Aim of the task:
Print the records from their first line through the line containing "v(1.32, -21.34) *", including both of those lines. Leave the pictures out of your copy.
─── Stored records
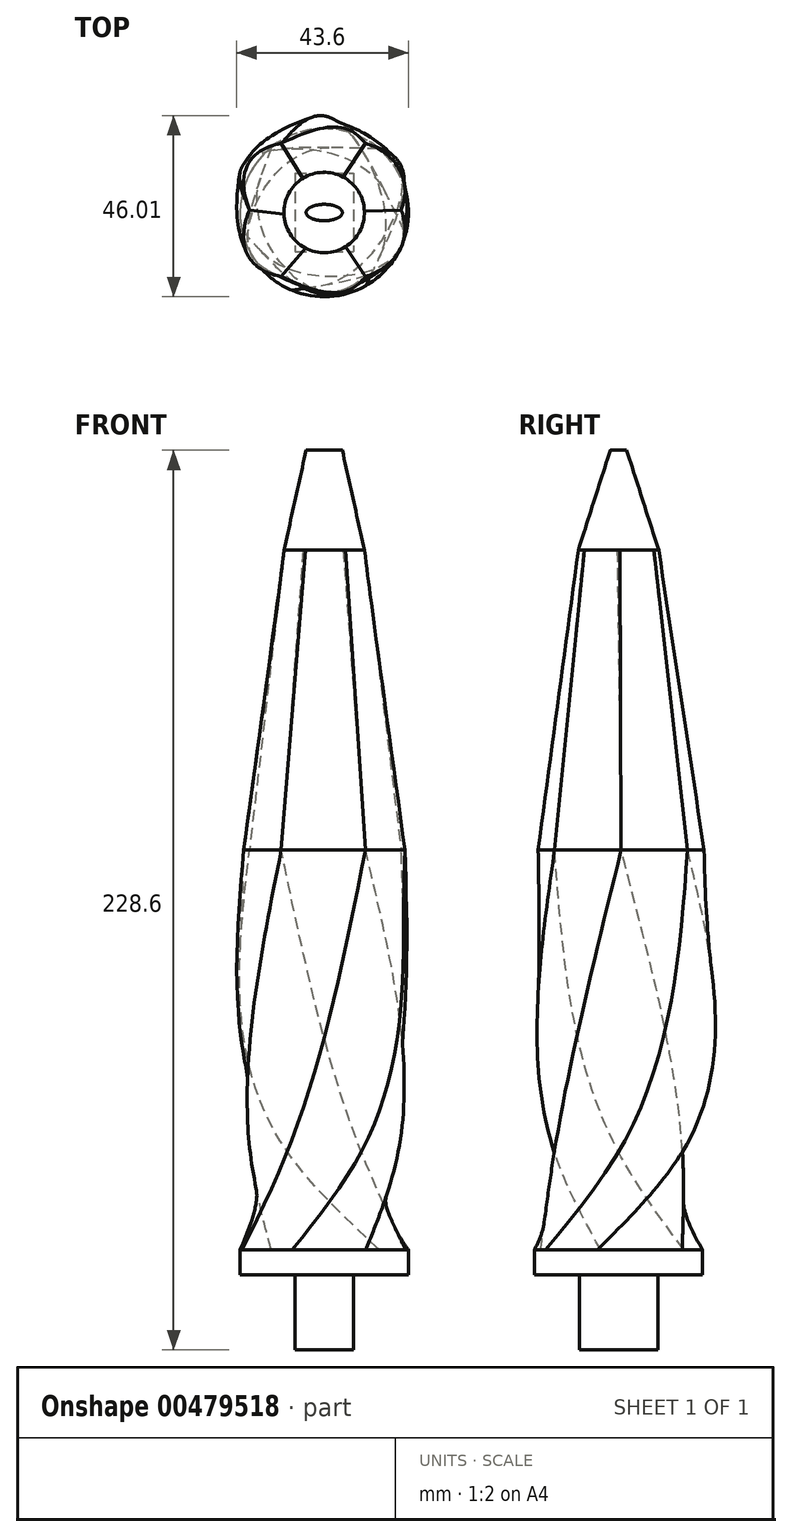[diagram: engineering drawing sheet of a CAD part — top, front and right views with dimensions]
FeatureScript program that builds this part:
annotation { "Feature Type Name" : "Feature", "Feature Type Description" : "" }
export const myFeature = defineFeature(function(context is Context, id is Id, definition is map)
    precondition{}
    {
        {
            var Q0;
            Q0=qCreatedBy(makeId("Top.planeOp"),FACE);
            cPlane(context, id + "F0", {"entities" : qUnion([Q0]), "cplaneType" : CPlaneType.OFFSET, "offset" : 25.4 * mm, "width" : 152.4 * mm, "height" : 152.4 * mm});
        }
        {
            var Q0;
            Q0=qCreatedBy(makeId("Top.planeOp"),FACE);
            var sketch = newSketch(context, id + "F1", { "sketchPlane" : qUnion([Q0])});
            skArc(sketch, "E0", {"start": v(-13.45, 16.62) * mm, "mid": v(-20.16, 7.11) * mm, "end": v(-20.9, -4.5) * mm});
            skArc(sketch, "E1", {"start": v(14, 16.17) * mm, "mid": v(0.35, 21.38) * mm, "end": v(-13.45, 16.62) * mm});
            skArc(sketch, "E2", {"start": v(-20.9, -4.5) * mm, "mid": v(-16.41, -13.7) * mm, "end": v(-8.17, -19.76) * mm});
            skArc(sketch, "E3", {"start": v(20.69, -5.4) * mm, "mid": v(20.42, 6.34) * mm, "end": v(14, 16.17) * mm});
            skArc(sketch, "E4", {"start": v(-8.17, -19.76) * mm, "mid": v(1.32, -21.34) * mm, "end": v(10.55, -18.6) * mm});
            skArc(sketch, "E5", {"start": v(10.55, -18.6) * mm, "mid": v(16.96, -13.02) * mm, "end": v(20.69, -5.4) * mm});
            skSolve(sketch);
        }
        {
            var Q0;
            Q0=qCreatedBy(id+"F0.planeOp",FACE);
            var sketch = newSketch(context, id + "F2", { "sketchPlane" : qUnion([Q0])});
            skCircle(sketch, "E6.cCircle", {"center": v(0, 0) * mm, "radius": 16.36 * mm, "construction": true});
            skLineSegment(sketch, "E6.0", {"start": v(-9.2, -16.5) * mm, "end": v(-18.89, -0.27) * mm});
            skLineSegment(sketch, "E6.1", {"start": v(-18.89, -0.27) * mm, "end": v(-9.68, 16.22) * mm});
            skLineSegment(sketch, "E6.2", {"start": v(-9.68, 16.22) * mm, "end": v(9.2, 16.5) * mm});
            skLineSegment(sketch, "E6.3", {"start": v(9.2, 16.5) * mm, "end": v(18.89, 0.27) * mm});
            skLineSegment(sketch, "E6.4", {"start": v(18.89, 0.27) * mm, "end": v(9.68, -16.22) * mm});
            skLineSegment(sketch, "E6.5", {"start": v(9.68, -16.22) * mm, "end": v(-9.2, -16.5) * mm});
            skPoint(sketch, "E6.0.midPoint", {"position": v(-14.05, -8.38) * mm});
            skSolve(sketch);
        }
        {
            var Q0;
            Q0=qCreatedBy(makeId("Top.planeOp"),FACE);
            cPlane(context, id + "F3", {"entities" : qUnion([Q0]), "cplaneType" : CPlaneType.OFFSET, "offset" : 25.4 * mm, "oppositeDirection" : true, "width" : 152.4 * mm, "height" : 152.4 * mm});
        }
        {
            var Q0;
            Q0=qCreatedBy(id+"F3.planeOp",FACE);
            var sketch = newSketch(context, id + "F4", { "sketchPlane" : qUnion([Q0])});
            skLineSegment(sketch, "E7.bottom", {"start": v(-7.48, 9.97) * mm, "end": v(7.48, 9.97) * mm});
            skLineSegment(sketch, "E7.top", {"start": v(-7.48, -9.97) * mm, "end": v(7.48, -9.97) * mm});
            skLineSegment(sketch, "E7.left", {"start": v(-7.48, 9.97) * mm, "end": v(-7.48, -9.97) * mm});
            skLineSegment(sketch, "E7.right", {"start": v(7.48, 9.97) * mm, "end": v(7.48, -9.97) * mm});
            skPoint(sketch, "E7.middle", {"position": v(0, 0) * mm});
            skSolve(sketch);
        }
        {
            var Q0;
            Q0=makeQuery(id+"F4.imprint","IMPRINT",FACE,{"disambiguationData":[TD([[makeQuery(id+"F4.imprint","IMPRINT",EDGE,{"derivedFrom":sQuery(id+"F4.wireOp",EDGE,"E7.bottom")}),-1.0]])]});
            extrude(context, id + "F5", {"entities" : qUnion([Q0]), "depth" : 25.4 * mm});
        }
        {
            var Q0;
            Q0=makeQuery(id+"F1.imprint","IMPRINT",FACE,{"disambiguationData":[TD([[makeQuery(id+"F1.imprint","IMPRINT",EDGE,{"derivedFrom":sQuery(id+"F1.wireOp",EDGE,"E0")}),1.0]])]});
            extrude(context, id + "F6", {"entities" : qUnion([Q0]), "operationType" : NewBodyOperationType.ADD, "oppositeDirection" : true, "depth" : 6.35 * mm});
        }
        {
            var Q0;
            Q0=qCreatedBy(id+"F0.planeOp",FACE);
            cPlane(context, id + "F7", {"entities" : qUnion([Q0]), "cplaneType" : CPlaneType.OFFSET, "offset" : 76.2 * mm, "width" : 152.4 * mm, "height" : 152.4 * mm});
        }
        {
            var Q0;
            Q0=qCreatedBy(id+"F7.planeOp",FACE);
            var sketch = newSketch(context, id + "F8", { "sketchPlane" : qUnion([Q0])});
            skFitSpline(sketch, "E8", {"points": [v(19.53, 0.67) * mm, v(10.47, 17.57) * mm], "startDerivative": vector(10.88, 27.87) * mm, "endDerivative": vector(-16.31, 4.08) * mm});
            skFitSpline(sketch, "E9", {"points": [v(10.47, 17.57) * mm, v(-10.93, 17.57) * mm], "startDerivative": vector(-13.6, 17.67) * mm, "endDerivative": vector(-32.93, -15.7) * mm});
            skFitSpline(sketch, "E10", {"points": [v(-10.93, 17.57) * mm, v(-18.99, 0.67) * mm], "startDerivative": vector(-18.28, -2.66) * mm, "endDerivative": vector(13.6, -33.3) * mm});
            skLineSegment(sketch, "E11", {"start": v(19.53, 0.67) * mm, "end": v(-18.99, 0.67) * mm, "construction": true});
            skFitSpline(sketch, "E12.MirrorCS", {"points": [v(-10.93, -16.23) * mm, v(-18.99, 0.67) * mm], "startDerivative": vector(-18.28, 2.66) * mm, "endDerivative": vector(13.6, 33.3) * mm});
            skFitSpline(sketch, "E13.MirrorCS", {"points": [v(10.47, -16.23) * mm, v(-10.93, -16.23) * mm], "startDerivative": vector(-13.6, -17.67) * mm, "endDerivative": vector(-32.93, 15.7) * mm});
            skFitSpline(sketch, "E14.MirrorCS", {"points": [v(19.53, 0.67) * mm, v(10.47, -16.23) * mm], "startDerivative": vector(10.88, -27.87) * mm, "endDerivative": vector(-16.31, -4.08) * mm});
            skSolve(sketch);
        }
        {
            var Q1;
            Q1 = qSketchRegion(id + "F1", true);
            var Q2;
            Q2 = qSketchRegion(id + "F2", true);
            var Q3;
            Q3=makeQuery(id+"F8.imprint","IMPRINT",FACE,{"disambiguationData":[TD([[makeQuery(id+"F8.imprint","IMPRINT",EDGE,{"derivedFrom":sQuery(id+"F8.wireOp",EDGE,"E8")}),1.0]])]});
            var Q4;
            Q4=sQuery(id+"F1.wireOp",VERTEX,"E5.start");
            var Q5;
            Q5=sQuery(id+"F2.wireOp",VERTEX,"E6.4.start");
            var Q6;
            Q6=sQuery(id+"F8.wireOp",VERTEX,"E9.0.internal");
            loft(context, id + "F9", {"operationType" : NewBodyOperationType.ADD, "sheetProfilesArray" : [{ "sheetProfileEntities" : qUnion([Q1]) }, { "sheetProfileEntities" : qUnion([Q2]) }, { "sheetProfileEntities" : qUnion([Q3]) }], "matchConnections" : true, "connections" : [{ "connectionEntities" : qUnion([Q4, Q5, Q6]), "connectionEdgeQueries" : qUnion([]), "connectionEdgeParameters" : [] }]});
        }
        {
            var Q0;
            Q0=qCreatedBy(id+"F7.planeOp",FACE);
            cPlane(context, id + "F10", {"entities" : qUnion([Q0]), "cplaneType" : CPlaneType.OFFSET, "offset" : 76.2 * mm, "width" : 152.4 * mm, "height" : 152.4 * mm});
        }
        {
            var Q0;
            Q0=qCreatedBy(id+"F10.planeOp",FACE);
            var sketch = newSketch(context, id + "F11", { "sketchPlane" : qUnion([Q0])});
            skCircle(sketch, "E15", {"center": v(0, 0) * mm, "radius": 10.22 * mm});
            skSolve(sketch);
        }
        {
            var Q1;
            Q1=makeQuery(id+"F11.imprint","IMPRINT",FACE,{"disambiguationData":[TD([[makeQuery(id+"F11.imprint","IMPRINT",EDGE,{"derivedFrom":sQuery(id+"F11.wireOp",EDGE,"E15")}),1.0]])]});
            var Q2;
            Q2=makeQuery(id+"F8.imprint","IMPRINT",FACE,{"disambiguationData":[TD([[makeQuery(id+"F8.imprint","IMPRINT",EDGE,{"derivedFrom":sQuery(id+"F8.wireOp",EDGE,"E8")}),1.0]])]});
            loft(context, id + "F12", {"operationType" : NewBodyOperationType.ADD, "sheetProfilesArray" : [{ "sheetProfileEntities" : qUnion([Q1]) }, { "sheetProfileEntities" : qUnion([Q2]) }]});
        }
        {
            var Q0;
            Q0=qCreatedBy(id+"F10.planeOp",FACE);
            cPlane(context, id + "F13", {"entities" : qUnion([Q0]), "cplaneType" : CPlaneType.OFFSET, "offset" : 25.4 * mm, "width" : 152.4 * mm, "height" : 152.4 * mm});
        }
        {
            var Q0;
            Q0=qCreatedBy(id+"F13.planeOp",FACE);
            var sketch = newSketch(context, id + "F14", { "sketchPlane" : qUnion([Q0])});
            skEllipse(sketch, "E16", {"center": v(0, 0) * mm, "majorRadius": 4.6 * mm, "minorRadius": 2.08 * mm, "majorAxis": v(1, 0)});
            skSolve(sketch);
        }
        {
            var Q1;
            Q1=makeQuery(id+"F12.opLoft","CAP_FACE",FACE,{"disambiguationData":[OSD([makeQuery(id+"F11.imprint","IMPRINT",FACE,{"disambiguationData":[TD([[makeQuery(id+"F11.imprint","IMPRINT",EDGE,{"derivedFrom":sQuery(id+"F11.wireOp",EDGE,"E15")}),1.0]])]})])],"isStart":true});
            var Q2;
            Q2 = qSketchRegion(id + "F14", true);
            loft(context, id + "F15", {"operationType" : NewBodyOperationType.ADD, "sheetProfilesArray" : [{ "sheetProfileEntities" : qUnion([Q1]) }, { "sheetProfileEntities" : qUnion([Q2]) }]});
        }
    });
──────
Exercise output:
[diagram: engineering drawing sheet of a CAD part — top, front and right views with dimensions]
FeatureScript program that builds this part:
annotation { "Feature Type Name" : "Feature", "Feature Type Description" : "" }
export const myFeature = defineFeature(function(context is Context, id is Id, definition is map)
    precondition{}
    {
        {
            var Q0;
            Q0=qCreatedBy(makeId("Top.planeOp"),FACE);
            cPlane(context, id + "F0", {"entities" : qUnion([Q0]), "cplaneType" : CPlaneType.OFFSET, "offset" : 25.4 * mm, "width" : 152.4 * mm, "height" : 152.4 * mm});
        }
        {
            var Q0;
            Q0=qCreatedBy(makeId("Top.planeOp"),FACE);
            var sketch = newSketch(context, id + "F1", { "sketchPlane" : qUnion([Q0])});
            skArc(sketch, "E0", {"start": v(-13.45, 16.62) * mm, "mid": v(-20.16, 7.11) * mm, "end": v(-20.9, -4.5) * mm});
            skArc(sketch, "E1", {"start": v(14, 16.17) * mm, "mid": v(0.35, 21.38) * mm, "end": v(-13.45, 16.62) * mm});
            skArc(sketch, "E2", {"start": v(-20.9, -4.5) * mm, "mid": v(-16.41, -13.7) * mm, "end": v(-8.17, -19.76) * mm});
            skArc(sketch, "E3", {"start": v(20.69, -5.4) * mm, "mid": v(20.42, 6.34) * mm, "end": v(14, 16.17) * mm});
            skArc(sketch, "E4", {"start": v(-8.17, -19.76) * mm, "mid": v(1.32, -21.34) * mm, "end": v(10.55, -18.6) * mm});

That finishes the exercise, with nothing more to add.